Explainable Retinal Screening with Self-Management Support to Improve Eye-Health of Diabetic Population via Telemedicine
Date of Award
Doctor of Philosophy (PhD)
Diabetic Retinopathy (DR) is one major complication of diabetes and is the leading cause of blindness worldwide. Progression of DR and complete vision loss can be prevented by keeping diabetes in control and by early diagnosis through annual eye screenings. However, cost, healthcare disparities, cultural limitations, lack of motivation, etc., are the main barriers against regular screening, especially for a few ethnically and racially minority communities. On the other hand, to well-manage and control diabetes, the diabetic population needs to be physically active and keep their weight healthy.
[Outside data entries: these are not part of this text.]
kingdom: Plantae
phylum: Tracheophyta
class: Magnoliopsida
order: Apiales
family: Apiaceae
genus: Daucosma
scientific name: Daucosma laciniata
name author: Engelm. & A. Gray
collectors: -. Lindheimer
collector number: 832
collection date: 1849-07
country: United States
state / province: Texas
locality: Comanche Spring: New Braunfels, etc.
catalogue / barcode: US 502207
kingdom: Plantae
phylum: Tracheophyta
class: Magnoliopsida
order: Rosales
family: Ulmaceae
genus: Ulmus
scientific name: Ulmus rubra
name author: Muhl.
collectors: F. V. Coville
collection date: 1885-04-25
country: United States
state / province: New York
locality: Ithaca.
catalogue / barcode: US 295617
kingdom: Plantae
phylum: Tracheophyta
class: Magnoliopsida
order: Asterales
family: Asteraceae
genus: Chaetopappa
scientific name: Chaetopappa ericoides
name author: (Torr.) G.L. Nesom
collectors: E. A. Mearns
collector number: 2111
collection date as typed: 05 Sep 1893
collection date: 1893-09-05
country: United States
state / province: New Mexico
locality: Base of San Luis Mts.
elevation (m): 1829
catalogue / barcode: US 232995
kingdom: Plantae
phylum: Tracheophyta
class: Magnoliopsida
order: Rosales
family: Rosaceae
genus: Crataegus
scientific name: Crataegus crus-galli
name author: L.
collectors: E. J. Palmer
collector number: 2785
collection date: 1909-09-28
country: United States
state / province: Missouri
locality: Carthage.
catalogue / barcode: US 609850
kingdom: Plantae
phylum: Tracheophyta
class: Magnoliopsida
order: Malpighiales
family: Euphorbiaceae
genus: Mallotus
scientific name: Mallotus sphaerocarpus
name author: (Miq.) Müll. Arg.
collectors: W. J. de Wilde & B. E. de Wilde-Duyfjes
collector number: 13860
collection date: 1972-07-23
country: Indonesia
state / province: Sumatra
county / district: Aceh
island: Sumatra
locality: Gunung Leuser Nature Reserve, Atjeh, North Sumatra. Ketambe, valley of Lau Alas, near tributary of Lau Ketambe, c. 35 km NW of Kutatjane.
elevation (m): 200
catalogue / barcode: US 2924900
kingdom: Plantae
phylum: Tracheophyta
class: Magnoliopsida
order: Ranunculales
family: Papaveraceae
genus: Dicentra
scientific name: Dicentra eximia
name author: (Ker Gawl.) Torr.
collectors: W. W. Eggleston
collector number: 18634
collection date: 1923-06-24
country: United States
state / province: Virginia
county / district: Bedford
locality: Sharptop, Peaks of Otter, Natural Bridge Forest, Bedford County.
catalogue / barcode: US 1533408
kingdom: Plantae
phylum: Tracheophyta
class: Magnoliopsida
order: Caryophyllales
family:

From the perspective of Behavioral Science, Some self-management techniques based on motivational interviewing can be utilized to motivate people to take preventive and mandatory measures to control diabetes. However, technical solutions based on `Motivational Interviewing' are still not sufficiently available to healthcare providers who work with the diabetic population. Thus, collaborative teamwork of Computer Science and Behavioral Science is contemporary to improve eye health and the overall health of the diabetic population. In this dissertation, a community telemedicine framework has been proposed and designed which can connect clinicians with community partners to organize retinal screenings in community settings rather than traditional clinical settings. Secondly, automating the initial retinal screenings utilizing Deep Learning models, particularly Convolutional Neural Network (CNN), can reduce ophthalmologists' workload and cost of screening. However, such Machine Learning models lack transparency and cannot explain how these models make particular decisions. Thus, an explainable retinal screening model has been developed to facilitate the recommended annual screening to overcome this limitation. Finally, a Computer-guided Action Planning (CAP) tool has been designed and developed to motivate the diabetic population to adopt healthier behaviors through Brief Action Planning, a self-management support technique. Through several feasibility studies, it is evident that the contribution of this dissertation could be combined to help prevent vision loss from diabetes.